Most of the coaches I’ve ever had dispensed the same advice about off-season workouts. For the most part, we were advised to avoid playing pickup games excessively and advised to spend the majority of our time in the gym alone, honing our skills and weaknesses. The reasoning was that pickup and rec leagues developed bad habits and took time away from improving or creating better habits.
A similar philosophy applies to NFL quarterbacks and Tim Tebow in particular. Tebow spent early 2010 revamping his throwing motion in time for the NFL Combine and rookie season but reverted back to his slow wind up release under pressure. One year isn’t enough time for an overhaul of a quarterbacks throwing style. It’s akin to asking a comedian to write the script for a Stephen King novel in a month. Tebow should be holding a clipboard and headset on game days while ingraining his quicker release into muscle memory, improving his accuracy and learning to read NFL defenses more naturally.

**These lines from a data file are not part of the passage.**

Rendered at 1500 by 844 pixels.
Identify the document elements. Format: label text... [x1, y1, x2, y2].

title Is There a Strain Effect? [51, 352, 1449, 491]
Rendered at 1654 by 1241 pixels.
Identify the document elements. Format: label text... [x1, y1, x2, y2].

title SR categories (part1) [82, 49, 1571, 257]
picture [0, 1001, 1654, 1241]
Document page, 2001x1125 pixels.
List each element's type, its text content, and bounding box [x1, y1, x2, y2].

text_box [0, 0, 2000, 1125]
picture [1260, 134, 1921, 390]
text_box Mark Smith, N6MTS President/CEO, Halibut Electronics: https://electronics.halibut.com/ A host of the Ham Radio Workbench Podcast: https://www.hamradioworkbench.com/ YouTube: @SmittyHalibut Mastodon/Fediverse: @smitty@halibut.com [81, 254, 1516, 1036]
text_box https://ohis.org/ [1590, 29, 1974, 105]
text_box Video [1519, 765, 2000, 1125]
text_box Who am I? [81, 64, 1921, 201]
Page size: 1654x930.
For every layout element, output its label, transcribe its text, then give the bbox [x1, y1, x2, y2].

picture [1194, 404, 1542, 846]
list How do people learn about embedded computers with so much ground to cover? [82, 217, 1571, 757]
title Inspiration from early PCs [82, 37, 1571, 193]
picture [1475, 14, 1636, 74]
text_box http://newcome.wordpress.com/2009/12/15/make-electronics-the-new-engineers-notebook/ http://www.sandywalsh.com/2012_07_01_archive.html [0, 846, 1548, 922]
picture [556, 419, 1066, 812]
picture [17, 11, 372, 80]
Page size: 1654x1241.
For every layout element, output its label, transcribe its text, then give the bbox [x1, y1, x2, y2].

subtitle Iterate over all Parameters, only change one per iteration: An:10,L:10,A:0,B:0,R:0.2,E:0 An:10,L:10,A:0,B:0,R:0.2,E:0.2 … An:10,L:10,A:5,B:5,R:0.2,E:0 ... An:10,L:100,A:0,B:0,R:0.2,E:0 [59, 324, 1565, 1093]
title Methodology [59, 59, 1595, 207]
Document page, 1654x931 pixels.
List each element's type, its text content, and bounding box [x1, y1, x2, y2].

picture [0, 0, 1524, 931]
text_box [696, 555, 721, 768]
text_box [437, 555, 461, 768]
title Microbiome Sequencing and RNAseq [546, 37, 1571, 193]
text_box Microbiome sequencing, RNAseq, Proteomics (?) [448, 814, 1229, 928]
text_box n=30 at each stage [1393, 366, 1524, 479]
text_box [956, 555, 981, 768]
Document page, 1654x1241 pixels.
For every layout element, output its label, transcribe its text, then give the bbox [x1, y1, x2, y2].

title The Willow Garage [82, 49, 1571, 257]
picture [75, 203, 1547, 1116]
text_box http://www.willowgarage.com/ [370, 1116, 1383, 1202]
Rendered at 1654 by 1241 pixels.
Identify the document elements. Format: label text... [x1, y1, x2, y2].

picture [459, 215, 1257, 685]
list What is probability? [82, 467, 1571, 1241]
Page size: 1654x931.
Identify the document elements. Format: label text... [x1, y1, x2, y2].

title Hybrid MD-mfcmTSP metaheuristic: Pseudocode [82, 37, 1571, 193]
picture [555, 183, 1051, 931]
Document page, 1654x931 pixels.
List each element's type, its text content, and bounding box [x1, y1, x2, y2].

In the past decade, Romo, Matt Schaub, Aaron Rodgers, Marc Bulger, Jake Delhomme and Phillip Rivers matured on the sideline and with practice reps before getting thrown into the fire. Tebow is neither a pure passer or a top ten pick.
When he was drafted I believed Tebow shared similarities to David Garrard but received Peyton Manning-like hype. The Jaguars starting quarterback played sparingly as a developmental quarterback for five seasons behind Byron Leftwich who had a similarly slow release to Tebow, but without a semblance of Tebow’s mobility. Tim Tebow isn’t ready for primetime but it doesn’t mean he’ll never be.
In fact, if you listen to Hoge’s elaborating he makes the point that Tebow may just have to sit for a few years before he’s game ready.
Quarterback Rich Gannon, who jumped to Tebow’s defense had a similar blend of size and mobility but had a peculiar career arc. After sitting for two years in Minnesota, Gannon had a rough three years as Vikings starter, bounced around the league for a few seasons beforehaving an MVP caliber career surge in the twilight of his career with Oakland.
The point is that there’s no contract stipulation which guarantees Tebow, or any quarterback the starting job in their second season. For now, Orton should remain the Broncos starter for at least one more season when it will be time again for the Broncos to re-evaluate Tebow’s development. Conversely, the Dolphins should embrace Henne rather than cough up a first rounder for Orton. Especially, when the Dolphins are so bad their eventual first round pick could be Stanford’s Andrew Luck.
Tebow can learn just as much about being an NFL quarterback by backing up Kyle Orton as he did about being a college quarterback by holding Chris Leak’s clipboard. If Tebow ever gets discouraged about becoming a starter in the NFL one day, all he has to do is look at the career of the guy ahead of him on the depth chart. Kyle Orton.